(Beginning of Input records)

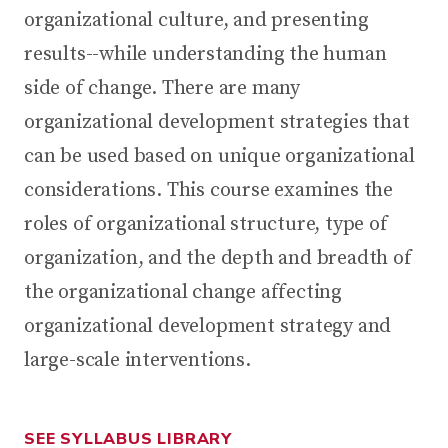
organizational culture, and presenting
results--while understanding the human
side of change. There are many
organizational development strategies that
can be used based on unique organizational
considerations. This course examines the
roles of organizational structure, type of
organization, and the depth and breadth of
the organizational change affecting
organizational development strategy and
large-scale interventions.
SEE SYLLABUS LIBRARY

(End of Input records)

Activity
Please pull out every line of the records that contains the word "organizational", treating uppercase and lowercase as different.

Task output
organizational culture, and presenting
organizational development strategies that
can be used based on unique organizational
roles of organizational structure, type of
the organizational change affecting
organizational development strategy and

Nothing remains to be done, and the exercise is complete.